Input records:

******

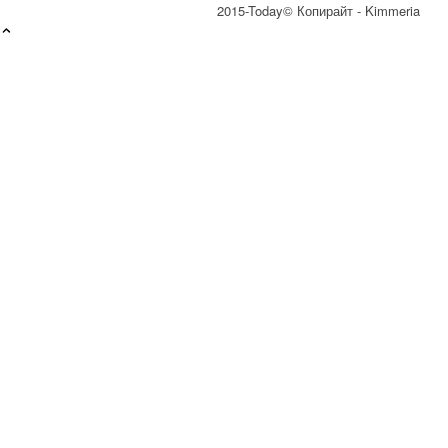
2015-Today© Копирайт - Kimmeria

******

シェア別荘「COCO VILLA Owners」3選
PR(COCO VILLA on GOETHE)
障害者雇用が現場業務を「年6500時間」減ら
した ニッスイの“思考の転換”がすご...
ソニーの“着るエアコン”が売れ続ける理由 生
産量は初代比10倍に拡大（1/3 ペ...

******

About this task: Please copy the items from the line with "シェア別荘「COCO VILLA Owners」3選" to the line with "産量は初代比10倍に拡大（1/3 ペ...", replacing "エアコン" with "クーラー" and leaving everything else unchanged.

Written solution:
シェア別荘「COCO VILLA Owners」3選
PR(COCO VILLA on GOETHE)
障害者雇用が現場業務を「年6500時間」減ら
した ニッスイの“思考の転換”がすご...
ソニーの“着るクーラー”が売れ続ける理由 生
産量は初代比10倍に拡大（1/3 ペ...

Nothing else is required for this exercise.